***** DATA SHOWN *****

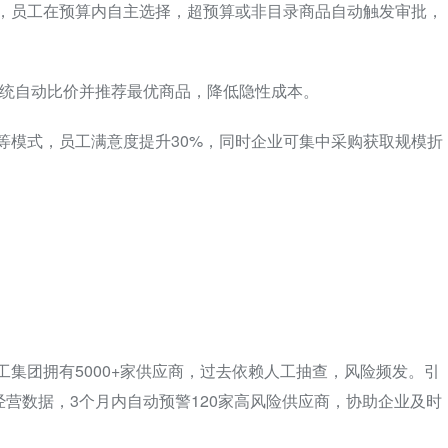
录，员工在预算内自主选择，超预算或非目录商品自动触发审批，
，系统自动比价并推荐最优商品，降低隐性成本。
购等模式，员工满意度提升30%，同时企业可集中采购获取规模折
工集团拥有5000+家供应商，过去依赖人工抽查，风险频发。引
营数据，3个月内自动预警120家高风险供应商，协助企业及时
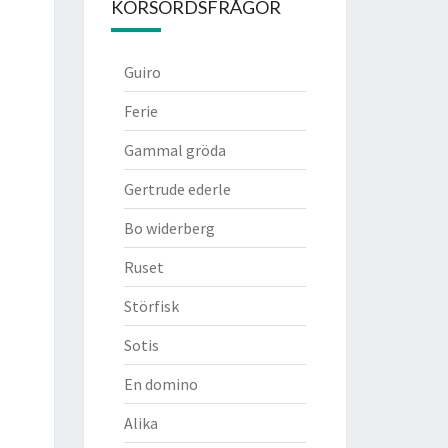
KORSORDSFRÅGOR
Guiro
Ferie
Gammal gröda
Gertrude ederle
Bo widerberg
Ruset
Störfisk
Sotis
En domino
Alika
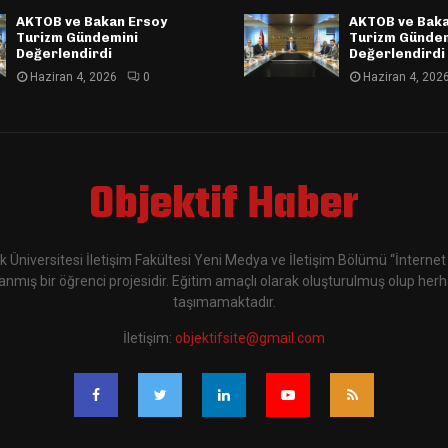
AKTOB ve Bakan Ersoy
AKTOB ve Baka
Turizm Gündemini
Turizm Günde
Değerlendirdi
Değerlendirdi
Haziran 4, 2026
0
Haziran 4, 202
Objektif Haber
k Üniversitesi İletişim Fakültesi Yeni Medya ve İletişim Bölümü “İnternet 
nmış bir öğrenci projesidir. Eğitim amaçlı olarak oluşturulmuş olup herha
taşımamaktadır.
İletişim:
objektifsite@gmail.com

*****

__WHAT YOU NEED TO DO__
Can you print every line of text from all the records word for word, leaving the pictures out of your answer?

__OUTPUT BELOW__
录，员工在预算内自主选择，超预算或非目录商品自动触发审批，
，系统自动比价并推荐最优商品，降低隐性成本。
购等模式，员工满意度提升30%，同时企业可集中采购获取规模折
工集团拥有5000+家供应商，过去依赖人工抽查，风险频发。引
营数据，3个月内自动预警120家高风险供应商，协助企业及时
KORSORDSFRÅGOR
Guiro
Ferie
Gammal gröda
Gertrude ederle
Bo widerberg
Ruset
Störfisk
Sotis
En domino
Alika
AKTOB ve Bakan Ersoy
AKTOB ve Baka
Turizm Gündemini
Turizm Günde
Değerlendirdi
Değerlendirdi
Haziran 4, 2026
0
Haziran 4, 202
Objektif Haber
k Üniversitesi İletişim Fakültesi Yeni Medya ve İletişim Bölümü “İnternet 
nmış bir öğrenci projesidir. Eğitim amaçlı olarak oluşturulmuş olup herha
taşımamaktadır.
İletişim:
objektifsite@gmail.com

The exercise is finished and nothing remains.